On 12/10/2022 12:21, Peter Newman wrote:
> On Tue, Oct 11, 2022 at 1:35 AM Reinette Chatre
> <reinette.chatre@xxxxxxxxx> wrote:
>> On 10/7/2022 10:28 AM, Tony Luck wrote:
>>> I don't know how complex it would for the kernel to implement this. Or
>>> whether it would meet Google's needs.
>>>
>>
>> How about moving monitor groups from one control group to another?
>>
>> Based on the initial description I got the impression that there is
>> already a monitor group for every container. (Please correct me if I am
>> wrong). If this is the case then it may be possible to create an interface
>> that could move an entire monitor group to another control group. This would
>> keep the benefit of usage counts remaining intact, tasks get a new closid, but
>> keep their rmid. There would be no need for the user to specify process-ids.

> Yes, Stephane also pointed out the importance of maintaining RMID assignments
> as well and I don't believe I put enough emphasis on it during my
> original email.
>
> We need to maintain accurate memory bandwidth usage counts on all
> containers, so it's important to be able to maintain an RMID assignment
> and its event counts across a CoS downgrade. The solutions Tony
> suggested do solve the races in moving the tasks, but the container
> would need to temporarily join the default MON group in the new CTRL_MON
> group before it can be moved to its replacement MON group.
>
> Being able to re-parent a MON group would allow us to change the CLOSID
> independently of the RMID in a container and would address the issue.
>
> The only other point I can think of to differentiate it from the
> automatic CLOSID management solution is whether the 1:1 CTRL_MON:CLOSID
> approach will become too limiting going forward. For example, if there
> are configurations where one resource has far fewer CLOSIDs than others
> and we want to start assigning CLOSIDs on-demand, per-resource to avoid
> wasting other resources' available CLOSID spaces. If we can foresee this
> becoming a concern, then automatic CLOSID management would be
> inevitable.

You originally asked:
| Any concerns about the CLOSID-reusing behavior?

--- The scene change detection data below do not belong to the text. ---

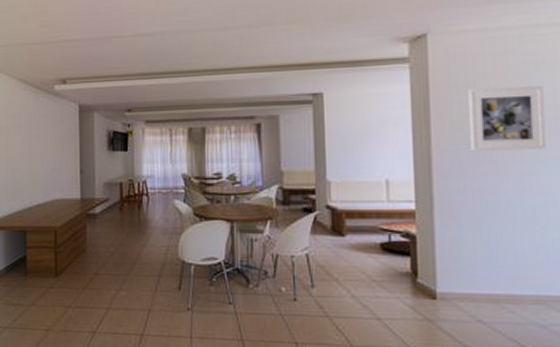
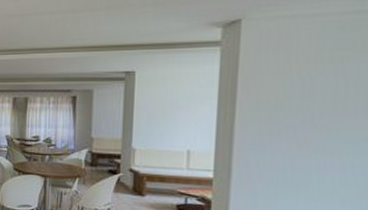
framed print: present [467,86,546,152] -> none [273,70,358,131]

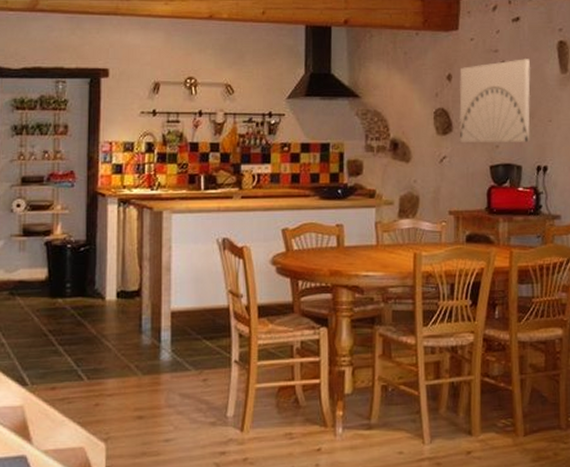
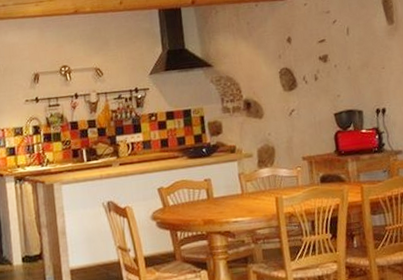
wall art: present [459,59,531,144] -> none [297,15,367,96]

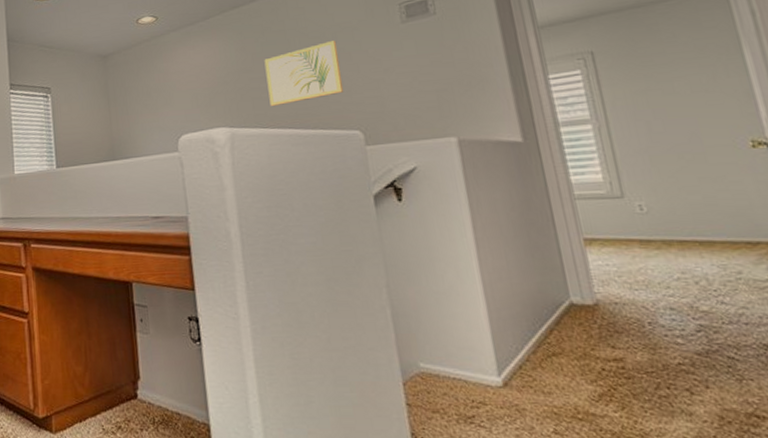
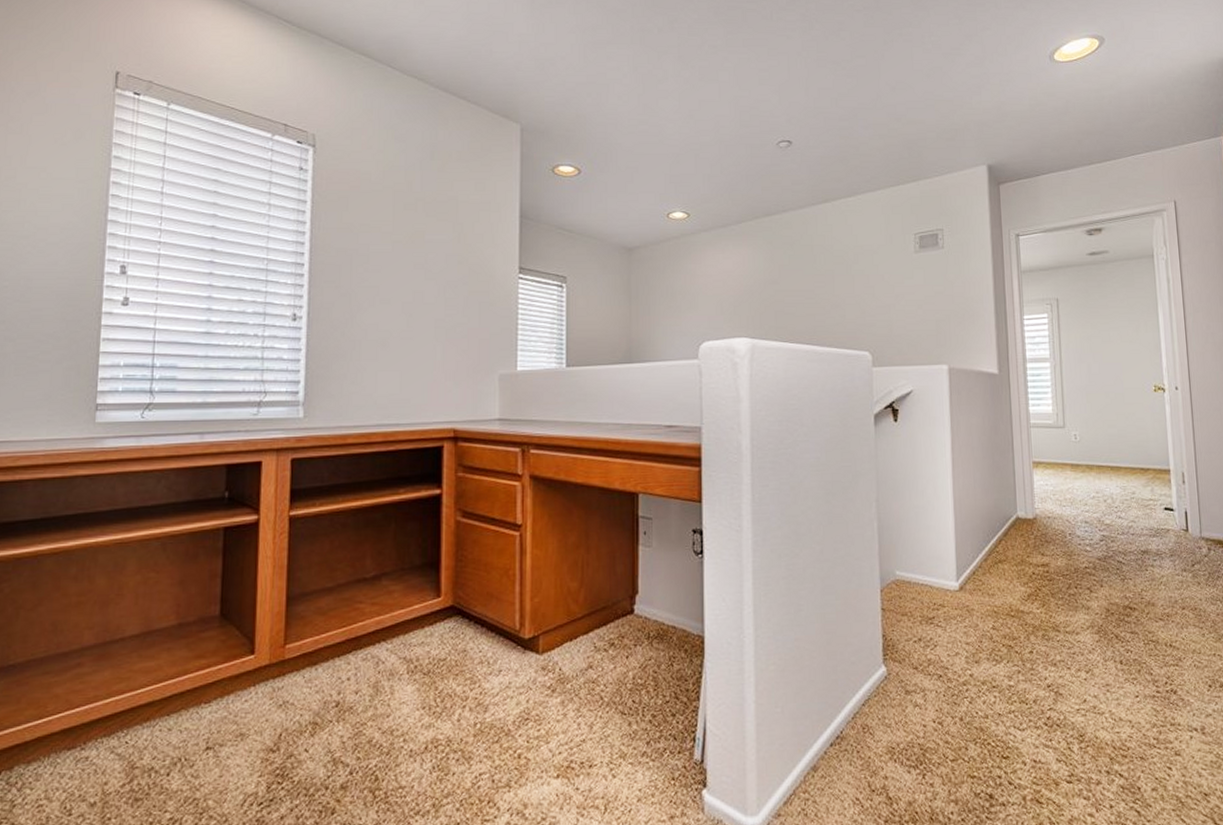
wall art: present [264,40,344,106] -> none [790,262,859,320]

I don't think this will work well with MPAM ... I expect it will mess up the bandwidth
counters.

MPAM's equivalent to RMID is PMG. While on x86 CLOSID and RMID are independent numbers,
this isn't true for PARTID (MPAM's version of CLOSID) and PMG. The PMG bits effectively
extended the PARTID with bits that aren't used to look up the configuration.

x86's monitors match only on RMID, and there are 'enough' RMID... MPAMs monitors are more
complicated. I've seen details of a system that only has 1 bit of PMG space.

While MPAM's bandwidth monitors can match just the PMG, there aren't expected to be enough
unique PMG for every control/monitor group to have a unique value. Instead, MPAM's
monitors are expected to be used with both the PARTID and PMG.

('bandwidth monitors' is relevant here, MPAM's 'cache storage utilisation' monitors can't
match on just PMG at all - they have to be told the PARTID too)


If you're re-using CLOSID like this, I think you'll end up with noisy measurements on MPAM
systems as the caches hold PARTID/PMG values from before the re-use pattern changed, and
the monitors have to match on both.


I have half-finished patches that add a 'resctrl' cgroup controller that can be used to
group tasks and assign them to control or monitor groups. (the creation and configuration
of control and monitor groups stays in resctrl - it effectively makes the tasks file
read-only). I think this might help, as a group of processes can be moved between two
control/monitor groups with one syscall. New processes that are created inherit from the
cgroup setting instead of their parent task.

If want to take a look, its here:
https://git.kernel.org/pub/scm/linux/kernel/git/morse/linux.git/commit/?h=mpam/snapshot/v6.0&id=4e5987d8ecbc8647dee0aebfb73c3890843ef5dd

I've not worked the cgroup thread stuff out yet ... it doesn't appear to hook thread
creation, only fork().


Thanks,

James